Reflexology traces back to ancient Egypt and China. In the early twentieth century, William Fitzgerald decided to “map” the foot with corresponding parts of the body for diagnosis and treatment. Dr. Fitzgerald created a “map” dividing the body into 10 zones with corresponding zones on the feet; and he believed that applying gentle pressure on a particular area of the foot would generate relief in the targeted zone. A few years later, another doctor named Joe Shelby Riley published a book with drawings of zones on both the feet and the hands and he also mapped a few zones on the outer ear. In the 1930s, a nurse and physiotherapist Eunice Ingham, further developed Dr. Fitzgerald’s maps to include reflex points.
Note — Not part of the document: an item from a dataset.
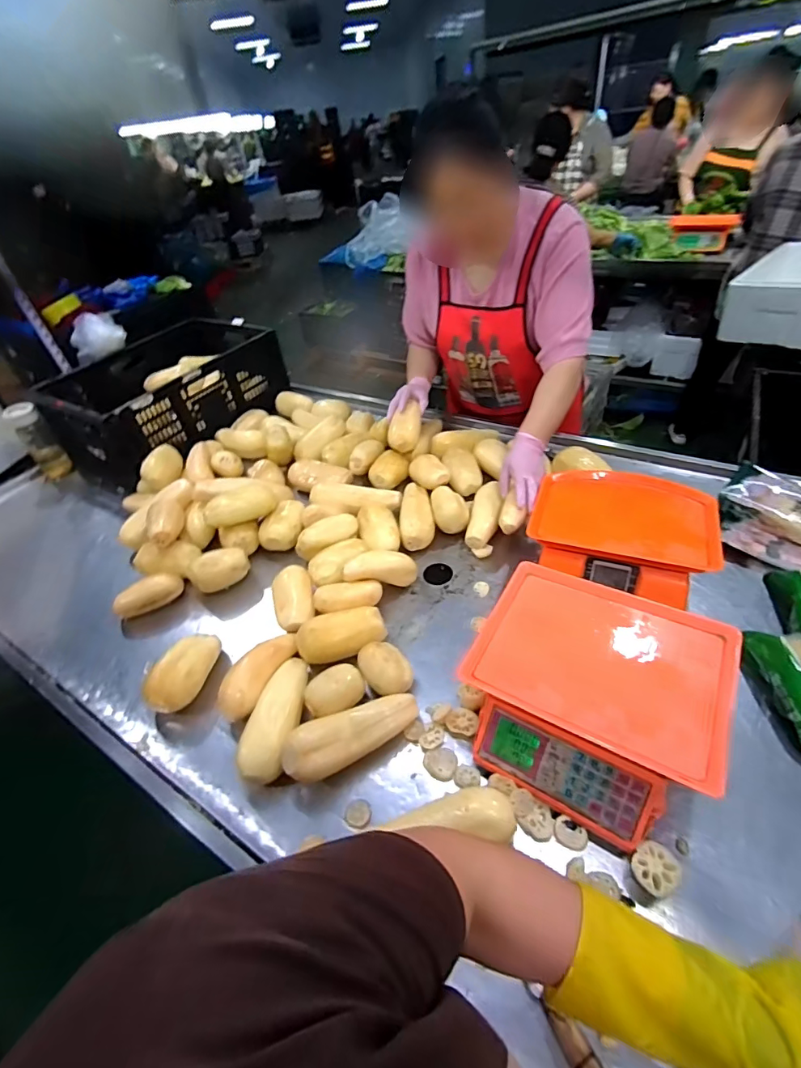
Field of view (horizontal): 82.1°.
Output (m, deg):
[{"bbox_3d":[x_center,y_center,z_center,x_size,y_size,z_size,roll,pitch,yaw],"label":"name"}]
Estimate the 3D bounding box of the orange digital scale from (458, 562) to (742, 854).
[{"bbox_3d":[0.248,0.198,0.608,0.290,0.100,0.290,21,49,28],"label":"orange digital scale"}]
Reflexology is based on the theory that areas on the feet, hands and ears correspond to organs and systems of the body. It is believed that pressure applied to these areas affects the organs and improves a person’s health. There is evidence from some studies that suggest that reflexology is useful to promote relaxation and well-being as well as reducing pain and anxiety.
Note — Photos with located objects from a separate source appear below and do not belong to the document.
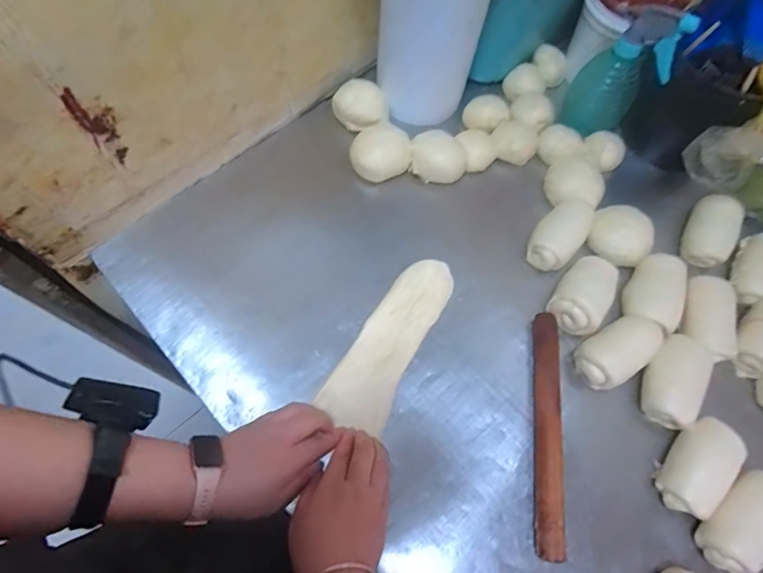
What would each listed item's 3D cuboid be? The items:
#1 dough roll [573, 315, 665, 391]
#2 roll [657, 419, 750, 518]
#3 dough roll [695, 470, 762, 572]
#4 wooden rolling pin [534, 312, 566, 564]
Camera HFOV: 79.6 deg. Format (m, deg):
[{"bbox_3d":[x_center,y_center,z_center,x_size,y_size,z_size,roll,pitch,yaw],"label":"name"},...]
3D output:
[{"bbox_3d":[0.263,0.072,0.510,0.098,0.035,0.055,-30,72,-13],"label":"dough roll"},{"bbox_3d":[0.326,0.186,0.472,0.053,0.039,0.103,37,71,12],"label":"roll"},{"bbox_3d":[0.360,0.231,0.451,0.105,0.035,0.052,-42,75,-17],"label":"dough roll"},{"bbox_3d":[0.173,0.143,0.477,0.021,0.022,0.239,8,64,2],"label":"wooden rolling pin"}]

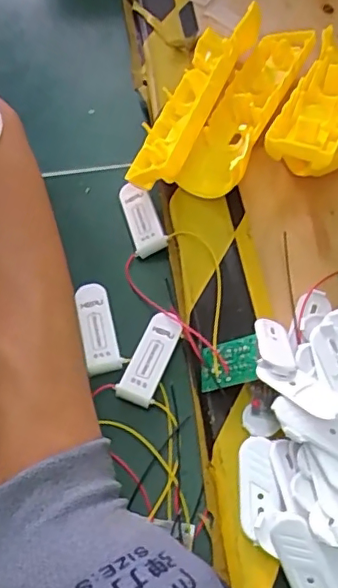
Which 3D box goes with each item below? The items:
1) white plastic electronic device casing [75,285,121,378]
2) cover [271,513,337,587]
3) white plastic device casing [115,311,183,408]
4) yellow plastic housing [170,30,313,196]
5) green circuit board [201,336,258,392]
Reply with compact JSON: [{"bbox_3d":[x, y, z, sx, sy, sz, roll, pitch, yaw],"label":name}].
[{"bbox_3d":[-0.043,0.020,0.341,0.020,0.009,0.058,-12,60,-5],"label":"white plastic electronic device casing"},{"bbox_3d":[0.061,0.123,0.251,0.020,0.006,0.048,-27,78,16],"label":"cover"},{"bbox_3d":[-0.011,0.036,0.326,0.021,0.012,0.055,19,63,12],"label":"white plastic device casing"},{"bbox_3d":[0.051,-0.122,0.377,0.044,0.033,0.141,27,79,16],"label":"yellow plastic housing"},{"bbox_3d":[0.032,0.038,0.302,0.034,0.004,0.025,-22,57,32],"label":"green circuit board"}]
Reflexology is thought to help conditions such as headaches, asthma, back pain, premenstrual syndrome, and problems with the skin and gastrointestinal tract. It is also said that reflexology can stimulate internal organs, boost circulation, and improve bodily functions.

Reflexologists use foot charts as a guide to direct them where to apply pressure to treat specific areas. Practitioners will sometimes use items, such as rubber balls, rubber bands and sticks of wood, to assist in their work. Chiropractors, physical therapists and massage therapists, among others, can practice reflexology.